Pardo, who served under Prime Minister Benjamin Netanyahu and rose through the ranks after a long military and intelligence career, is not an outsider or ideological dissident. His background includes elite service alongside Yoni Netanyahu and leadership of Israel’s intelligence apparatus during some of its most consequential years. Yet today, he is sounding an alarm that cuts against the dominant narrative of external threats.
After meeting Palestinian residents affected by settler violence, Pardo drew stark historical parallels and expressed a profound sense of moral crisis—arguing that the danger facing Israel may stem less from adversaries abroad and more from the realities unfolding within its own borders. His remarks mark one of the most forceful internal critiques yet from a former senior official, raising urgent questions about accountability, policy, and the country’s future direction.
Saying “My mother is a Holocaust survivor,” Pardo said. “What I saw here today reminded me of events that happened in the last century in a very developed country – the same phenomena directed there against Jews. And I feel ashamed to be a Jew here today.”
The authorities, he added, “know what is happening here and choose to ignore it.” By doing so – and by supporting the violent settlers both politically and financially – he declared that the Israeli government “is planting the seeds for the next October 7.”
Pardo’s testimony now joins a much older and wider chorus—one carried for decades by Jews who have stood in the streets of New York, London, Barcelona, and beyond, insisting that state violence cannot claim their identity as its shield. It is the same moral current behind the chant that has echoed from synagogues to student walkouts to mass civil disobedience: not in my name.
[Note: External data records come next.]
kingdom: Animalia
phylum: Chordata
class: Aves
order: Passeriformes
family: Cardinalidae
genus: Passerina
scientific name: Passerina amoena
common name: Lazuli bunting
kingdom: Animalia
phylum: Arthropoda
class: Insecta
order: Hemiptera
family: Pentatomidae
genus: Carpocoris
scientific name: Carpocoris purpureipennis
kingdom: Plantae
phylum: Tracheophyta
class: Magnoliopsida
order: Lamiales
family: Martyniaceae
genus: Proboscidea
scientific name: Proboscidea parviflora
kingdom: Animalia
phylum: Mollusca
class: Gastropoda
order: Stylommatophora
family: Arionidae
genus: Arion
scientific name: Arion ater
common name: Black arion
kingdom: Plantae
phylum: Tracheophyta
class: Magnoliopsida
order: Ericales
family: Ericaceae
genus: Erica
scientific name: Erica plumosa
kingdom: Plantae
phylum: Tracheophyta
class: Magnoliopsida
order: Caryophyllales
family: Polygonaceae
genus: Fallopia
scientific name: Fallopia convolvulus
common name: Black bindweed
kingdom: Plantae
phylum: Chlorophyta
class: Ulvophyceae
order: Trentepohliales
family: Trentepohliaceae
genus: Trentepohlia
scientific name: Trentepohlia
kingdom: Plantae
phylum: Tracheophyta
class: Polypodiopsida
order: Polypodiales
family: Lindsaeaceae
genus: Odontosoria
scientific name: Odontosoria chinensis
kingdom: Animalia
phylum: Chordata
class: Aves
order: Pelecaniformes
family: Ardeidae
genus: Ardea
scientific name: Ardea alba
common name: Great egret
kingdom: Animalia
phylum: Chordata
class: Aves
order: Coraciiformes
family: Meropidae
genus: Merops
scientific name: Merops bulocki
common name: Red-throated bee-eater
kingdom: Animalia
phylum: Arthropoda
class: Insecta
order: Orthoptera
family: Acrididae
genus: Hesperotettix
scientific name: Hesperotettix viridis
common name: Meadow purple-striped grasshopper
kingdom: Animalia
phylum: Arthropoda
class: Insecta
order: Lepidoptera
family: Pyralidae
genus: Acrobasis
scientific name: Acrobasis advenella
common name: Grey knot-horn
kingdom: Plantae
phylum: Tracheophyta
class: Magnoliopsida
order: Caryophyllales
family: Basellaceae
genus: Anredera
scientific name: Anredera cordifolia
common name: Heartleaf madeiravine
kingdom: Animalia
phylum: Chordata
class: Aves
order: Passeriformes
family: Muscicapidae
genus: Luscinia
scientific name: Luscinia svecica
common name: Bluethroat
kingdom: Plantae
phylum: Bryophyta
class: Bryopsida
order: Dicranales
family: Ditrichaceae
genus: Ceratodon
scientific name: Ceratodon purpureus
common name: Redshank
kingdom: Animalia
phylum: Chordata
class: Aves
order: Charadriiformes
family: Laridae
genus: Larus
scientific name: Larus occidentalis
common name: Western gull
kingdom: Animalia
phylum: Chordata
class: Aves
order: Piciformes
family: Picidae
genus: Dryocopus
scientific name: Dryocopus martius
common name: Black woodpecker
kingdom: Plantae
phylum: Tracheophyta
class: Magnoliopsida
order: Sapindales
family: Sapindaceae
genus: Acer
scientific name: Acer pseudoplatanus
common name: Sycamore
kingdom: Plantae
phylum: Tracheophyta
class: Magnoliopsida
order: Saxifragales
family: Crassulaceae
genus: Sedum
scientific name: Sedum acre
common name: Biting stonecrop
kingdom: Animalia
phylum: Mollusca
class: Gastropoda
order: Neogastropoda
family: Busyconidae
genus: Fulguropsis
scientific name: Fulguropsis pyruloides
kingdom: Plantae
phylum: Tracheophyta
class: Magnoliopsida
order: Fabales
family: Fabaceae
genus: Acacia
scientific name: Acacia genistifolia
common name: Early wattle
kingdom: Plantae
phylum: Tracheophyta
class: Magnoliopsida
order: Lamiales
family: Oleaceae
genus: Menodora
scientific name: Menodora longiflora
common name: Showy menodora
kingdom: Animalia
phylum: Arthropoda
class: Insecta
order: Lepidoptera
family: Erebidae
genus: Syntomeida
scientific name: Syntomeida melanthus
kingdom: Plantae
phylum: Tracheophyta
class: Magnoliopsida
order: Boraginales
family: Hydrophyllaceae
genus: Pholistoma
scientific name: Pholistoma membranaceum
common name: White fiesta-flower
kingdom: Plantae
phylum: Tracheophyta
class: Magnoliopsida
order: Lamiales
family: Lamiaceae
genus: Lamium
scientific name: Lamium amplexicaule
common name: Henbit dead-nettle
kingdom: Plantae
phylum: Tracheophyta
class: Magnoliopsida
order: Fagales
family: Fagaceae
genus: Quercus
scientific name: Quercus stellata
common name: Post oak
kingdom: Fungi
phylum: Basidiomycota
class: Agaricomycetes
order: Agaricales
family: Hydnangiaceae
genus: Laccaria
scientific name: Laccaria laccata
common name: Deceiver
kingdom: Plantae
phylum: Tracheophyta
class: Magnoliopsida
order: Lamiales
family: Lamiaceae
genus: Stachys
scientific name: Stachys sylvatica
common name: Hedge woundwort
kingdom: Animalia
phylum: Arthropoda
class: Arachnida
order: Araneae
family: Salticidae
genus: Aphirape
Not in the name of a people whose history is too often invoked to justify the suffering of another. Not in the name of those who survived the last century’s horrors only to watch their memory weaponized against the powerless.
By invoking his mother’s survival, Pardo did more than offer a personal anecdote—he placed himself inside that tradition of refusal. He drew a line between memory and complicity, between the lessons inherited and the realities unfolding before him. And in doing so, he exposed a truth that many governments would rather bury: that dissent from within is often the clearest measure of a nation’s moral temperature.
His warning—that the state is “planting the seeds for the next October 7”—is not simply a critique of policy. It is a reckoning with what happens when a society looks away from the violence committed in its name, when it confuses power with safety, when it mistakes silence for loyalty. It is a reminder that the gravest dangers are not always external; sometimes they are the ones nurtured at home, ignored until they erupt.
In the end, Pardo’s words force a choice. A country can continue down a path paved with impunity, or it can confront the mirror he has held up. The future will be shaped by whether that mirror is shattered—or finally, painfully, looked into.